(EXERCISE 1)
Decide whether each statement below agrees with the passage on help from Cleveland Clinic. Answer yes or no for each, and quote the words of the text that decide it.
(a) MI2 was created after the HealthCare Innovation Alliance began.
(b) Cleveland Clinic Innovations is the commercialization arm of Cleveland Clinic.
(c) Smith said MedStar had the technical infrastructure that commercialization requires.
(EXERCISE 2)
Using the passage on help from Cleveland Clinic, answer each question.
(a) In which state is Cleveland Clinic located?
(b) What is the partnership between MedStar and Cleveland Clinic Innovations called?
(c) Who is the director of the institute?
(EXERCISE 3)
Reproduce word for word the part of the passage on help from Cleveland Clinic that starts at the words "Connecting the dots" and ends after "the institute’s director.".

START DOCUMENT SEGMENT

Help from Cleveland Clinic

Connecting the dots between Krimsky, the Institute for Innovation and the engineers at InnoVital was made easier by a partnership between MedStar and Cleveland Clinic Innovations, the commercialization arm of the prestigious Cleveland Clinic, an academic medical center in Ohio.

Through that partnership, called the HealthCare Innovation Alliance, MedStar receives resources and guidance from CCI about how to go about bringing its health care professionals’ ideas to market. Even though MI2 existed before the alliance — it was created in 2009 — MedStar realized early on that commercializing medical inventions was too difficult a task to take on alone, said Dr. Mark Smith, the institute’s director.

“Commercialization requires a lot of technical infrastructure and expertise,” Smith said. “MedStar didn’t have any of it. We had the idea … but a good idea is simply not enough. We knew that the fastest way of getting our ideas out there was to partner with someone who had done it and been very successful at it, and Cleveland Clinic Innovations was just that.”

END DOCUMENT SEGMENT
START DATA RECORDS

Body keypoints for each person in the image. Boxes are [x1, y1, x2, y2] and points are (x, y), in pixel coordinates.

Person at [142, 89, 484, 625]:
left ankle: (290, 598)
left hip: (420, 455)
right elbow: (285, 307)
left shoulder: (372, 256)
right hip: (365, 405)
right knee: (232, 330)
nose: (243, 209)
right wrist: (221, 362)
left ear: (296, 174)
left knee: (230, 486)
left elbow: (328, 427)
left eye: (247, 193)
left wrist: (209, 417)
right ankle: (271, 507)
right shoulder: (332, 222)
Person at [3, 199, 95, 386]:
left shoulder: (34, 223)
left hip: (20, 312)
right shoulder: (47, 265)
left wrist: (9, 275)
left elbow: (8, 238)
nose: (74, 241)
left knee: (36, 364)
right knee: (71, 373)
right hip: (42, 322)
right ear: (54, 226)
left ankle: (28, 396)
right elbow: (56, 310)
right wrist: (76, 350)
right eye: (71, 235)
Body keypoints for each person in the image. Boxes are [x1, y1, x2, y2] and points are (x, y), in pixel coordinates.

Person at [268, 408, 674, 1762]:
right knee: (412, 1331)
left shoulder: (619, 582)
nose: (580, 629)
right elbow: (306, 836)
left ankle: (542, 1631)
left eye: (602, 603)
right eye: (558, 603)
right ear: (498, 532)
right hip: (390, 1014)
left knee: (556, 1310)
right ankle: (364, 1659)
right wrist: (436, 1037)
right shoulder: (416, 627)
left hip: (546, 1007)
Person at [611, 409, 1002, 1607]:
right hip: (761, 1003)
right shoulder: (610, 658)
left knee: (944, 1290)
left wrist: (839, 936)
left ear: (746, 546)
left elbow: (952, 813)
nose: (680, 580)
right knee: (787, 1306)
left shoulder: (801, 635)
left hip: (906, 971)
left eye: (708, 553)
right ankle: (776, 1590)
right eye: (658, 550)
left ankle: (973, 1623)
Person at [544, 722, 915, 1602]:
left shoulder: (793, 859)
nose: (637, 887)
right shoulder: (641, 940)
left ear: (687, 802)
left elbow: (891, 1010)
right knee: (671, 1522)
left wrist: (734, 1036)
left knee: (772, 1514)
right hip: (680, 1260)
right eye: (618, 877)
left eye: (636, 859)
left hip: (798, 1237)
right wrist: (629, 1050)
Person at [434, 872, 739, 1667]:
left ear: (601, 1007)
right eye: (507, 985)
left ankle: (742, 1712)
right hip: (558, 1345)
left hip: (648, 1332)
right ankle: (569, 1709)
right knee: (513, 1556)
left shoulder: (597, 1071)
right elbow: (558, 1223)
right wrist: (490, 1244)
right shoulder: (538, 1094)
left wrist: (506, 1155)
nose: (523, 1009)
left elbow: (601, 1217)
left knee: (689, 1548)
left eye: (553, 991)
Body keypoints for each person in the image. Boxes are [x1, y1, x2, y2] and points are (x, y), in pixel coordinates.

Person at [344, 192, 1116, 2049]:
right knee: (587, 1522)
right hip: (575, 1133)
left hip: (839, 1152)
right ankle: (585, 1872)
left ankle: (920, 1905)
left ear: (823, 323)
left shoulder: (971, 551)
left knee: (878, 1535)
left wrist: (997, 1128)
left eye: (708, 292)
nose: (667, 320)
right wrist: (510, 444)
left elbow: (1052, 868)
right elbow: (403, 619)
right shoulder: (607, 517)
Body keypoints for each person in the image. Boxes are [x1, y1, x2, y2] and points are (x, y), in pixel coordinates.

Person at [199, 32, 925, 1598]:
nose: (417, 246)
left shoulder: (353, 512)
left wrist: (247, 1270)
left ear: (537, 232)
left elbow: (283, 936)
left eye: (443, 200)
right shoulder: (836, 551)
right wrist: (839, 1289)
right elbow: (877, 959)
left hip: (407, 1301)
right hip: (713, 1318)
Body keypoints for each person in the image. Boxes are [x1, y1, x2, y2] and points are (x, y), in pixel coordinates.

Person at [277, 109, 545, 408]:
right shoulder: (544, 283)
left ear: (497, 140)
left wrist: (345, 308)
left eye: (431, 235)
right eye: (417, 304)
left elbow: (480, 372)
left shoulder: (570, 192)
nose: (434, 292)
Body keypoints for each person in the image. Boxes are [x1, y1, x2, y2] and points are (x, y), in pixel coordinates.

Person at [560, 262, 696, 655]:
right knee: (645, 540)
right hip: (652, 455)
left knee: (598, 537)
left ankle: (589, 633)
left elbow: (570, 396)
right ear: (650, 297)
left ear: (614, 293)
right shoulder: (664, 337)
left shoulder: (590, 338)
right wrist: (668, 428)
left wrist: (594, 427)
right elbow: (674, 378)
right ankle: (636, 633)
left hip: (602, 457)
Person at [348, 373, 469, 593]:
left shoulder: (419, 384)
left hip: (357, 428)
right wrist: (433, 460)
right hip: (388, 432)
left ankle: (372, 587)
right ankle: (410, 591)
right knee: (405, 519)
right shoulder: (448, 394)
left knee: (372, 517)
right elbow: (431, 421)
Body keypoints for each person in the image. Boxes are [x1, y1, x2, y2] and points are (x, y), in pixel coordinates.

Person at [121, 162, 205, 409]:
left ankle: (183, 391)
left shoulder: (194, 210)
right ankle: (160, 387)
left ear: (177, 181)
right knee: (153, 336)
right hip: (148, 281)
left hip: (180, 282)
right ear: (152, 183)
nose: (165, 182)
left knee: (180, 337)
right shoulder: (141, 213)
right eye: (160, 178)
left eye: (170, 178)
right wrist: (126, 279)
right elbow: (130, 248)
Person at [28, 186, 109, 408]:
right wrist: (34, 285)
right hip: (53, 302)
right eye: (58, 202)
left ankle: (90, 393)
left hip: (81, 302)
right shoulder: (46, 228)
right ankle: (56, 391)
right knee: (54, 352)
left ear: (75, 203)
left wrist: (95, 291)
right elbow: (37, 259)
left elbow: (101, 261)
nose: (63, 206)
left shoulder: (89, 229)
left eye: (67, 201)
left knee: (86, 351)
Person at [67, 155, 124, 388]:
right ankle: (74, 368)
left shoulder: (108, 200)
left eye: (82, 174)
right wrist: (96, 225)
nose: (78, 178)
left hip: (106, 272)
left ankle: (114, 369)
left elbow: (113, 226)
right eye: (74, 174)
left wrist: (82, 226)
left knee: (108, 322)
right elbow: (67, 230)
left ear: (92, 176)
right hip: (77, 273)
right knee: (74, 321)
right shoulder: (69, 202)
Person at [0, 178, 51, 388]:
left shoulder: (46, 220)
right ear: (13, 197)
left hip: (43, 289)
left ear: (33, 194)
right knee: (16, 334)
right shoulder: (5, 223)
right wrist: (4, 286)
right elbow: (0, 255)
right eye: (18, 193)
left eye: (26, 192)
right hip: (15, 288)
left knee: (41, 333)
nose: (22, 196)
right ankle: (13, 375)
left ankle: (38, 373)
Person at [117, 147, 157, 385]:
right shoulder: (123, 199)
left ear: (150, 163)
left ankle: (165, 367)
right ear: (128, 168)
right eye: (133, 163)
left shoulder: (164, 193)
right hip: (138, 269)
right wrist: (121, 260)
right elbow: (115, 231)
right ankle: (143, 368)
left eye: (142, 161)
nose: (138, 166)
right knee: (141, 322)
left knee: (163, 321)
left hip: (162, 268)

END DATA RECORDS

(OUTPUT 1)
(a) No: "Even though MI2 existed before the alliance — it was created in 2009"
(b) Yes: "Cleveland Clinic Innovations, the commercialization arm of the prestigious Cleveland Clinic"
(c) No: "MedStar didn’t have any of it."

(OUTPUT 2)
(a) Ohio
(b) The HealthCare Innovation Alliance
(c) Dr. Mark Smith

(OUTPUT 3)
Connecting the dots between Krimsky, the Institute for Innovation and the engineers at InnoVital was made easier by a partnership between MedStar and Cleveland Clinic Innovations, the commercialization arm of the prestigious Cleveland Clinic, an academic medical center in Ohio.

Through that partnership, called the HealthCare Innovation Alliance, MedStar receives resources and guidance from CCI about how to go about bringing its health care professionals’ ideas to market. Even though MI2 existed before the alliance — it was created in 2009 — MedStar realized early on that commercializing medical inventions was too difficult a task to take on alone, said Dr. Mark Smith, the institute’s director.